Bohlens neue Kleider im Überblick

Das bekannte Modelabel S.Oliver setzt am Hauptsitz in Rottendorf das Visualisierungssystem Procon-Win der Firma GTI-Control mbH zur Überwachung, Auswertung und Steuerung der gesamten haustechnischen und logistischen Anlage ein. Dies soll eine effiziente Instandhaltung und eine Gesamtschau der technischen Anlagen ermöglichen. G&H war vor Ort.

Das Modelabel S.Oliver ist seit der Gründung 1969 in Würzburg zu einem der führenden Modeproduzenten in Deutschland gewachsen. Mit weltweit rund 2.000 Mitarbeitern wird ein Umsatz von mehr als 700 Mio. € erzielt. Überregional ist der Name als Werbeträger bei Borussia Dortmund und nicht zuletzt durch Dieter Bohlen bekannt geworden. Das rasche Wachstum hatte vor allem in der Zentrale einschneidende Auswirkungen. Angefangen hat alles in einem Gebäude im Industriegebiet von Rottendorf, einem Vorort von Würzburg. Mittlerweile ist dort ein großes Gebäudearsenal auf einer beachtlichen Fläche mit mehr als zwei Kilometern Umfang entstanden. Neben den Verwaltungsgebäuden sind dort noch ein Logistikcenter und ein Lagerverkauf ansässig. Peter Schmitt, Technischer Leiter im Unternehmen, erklärte gegenüber der G&H-Redaktion, daß die technische Überwachung durch das stetige Wachstum immer problematischer wurde.
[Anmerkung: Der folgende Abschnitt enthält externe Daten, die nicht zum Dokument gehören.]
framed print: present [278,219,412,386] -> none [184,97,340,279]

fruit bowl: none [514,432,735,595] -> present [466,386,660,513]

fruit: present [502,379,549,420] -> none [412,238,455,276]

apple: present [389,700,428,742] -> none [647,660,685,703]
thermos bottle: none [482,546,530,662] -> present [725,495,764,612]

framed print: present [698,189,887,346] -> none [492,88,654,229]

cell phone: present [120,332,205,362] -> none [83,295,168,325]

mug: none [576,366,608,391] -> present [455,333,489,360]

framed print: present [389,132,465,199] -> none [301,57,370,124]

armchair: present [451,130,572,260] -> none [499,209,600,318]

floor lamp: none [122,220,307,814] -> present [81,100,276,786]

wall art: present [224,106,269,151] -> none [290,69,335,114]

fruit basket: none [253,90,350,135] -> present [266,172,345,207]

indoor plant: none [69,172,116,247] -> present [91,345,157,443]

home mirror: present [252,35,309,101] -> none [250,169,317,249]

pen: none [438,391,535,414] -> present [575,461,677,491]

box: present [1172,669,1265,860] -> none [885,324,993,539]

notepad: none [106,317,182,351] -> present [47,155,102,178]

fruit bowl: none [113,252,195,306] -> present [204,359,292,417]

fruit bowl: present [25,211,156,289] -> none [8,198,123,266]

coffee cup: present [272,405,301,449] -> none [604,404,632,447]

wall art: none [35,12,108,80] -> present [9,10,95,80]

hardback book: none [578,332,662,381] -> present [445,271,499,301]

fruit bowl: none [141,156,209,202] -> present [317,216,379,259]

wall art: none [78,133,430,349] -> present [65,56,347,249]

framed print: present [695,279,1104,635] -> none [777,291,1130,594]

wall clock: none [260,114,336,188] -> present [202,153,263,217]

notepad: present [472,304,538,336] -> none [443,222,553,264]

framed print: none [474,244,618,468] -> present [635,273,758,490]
So reifte der Entschluß, eine Visualisierungslösung zu realisieren. Erste Berührungen mit dieser Thematik hatte man 1998 bei der Planung des neuen Logistikcenters. Um eine solch komplexe Anlage, die in der Zwischenzeit täglich 25.000 ein- und ausgehende Pakete befördert, bedienen und überwachen zu können, ist ein Visualisierungssystem nahezu unerläßlich Die dafür beauftragte Firma Lippert Maschinenbau aus dem bayrischen Kemnath ist Spezialist für große fördertechnische Anlagen und setzt seit vielen Jahren die Visualisierungssoftware Procon-Win ein. Dabei werden das Hochregallager, die Kommissionier- und Sortieranlagen und die verschiedenen Transportbänder mit Hilfe von übersichtlichen Bedienmasken gesteuert und überwacht.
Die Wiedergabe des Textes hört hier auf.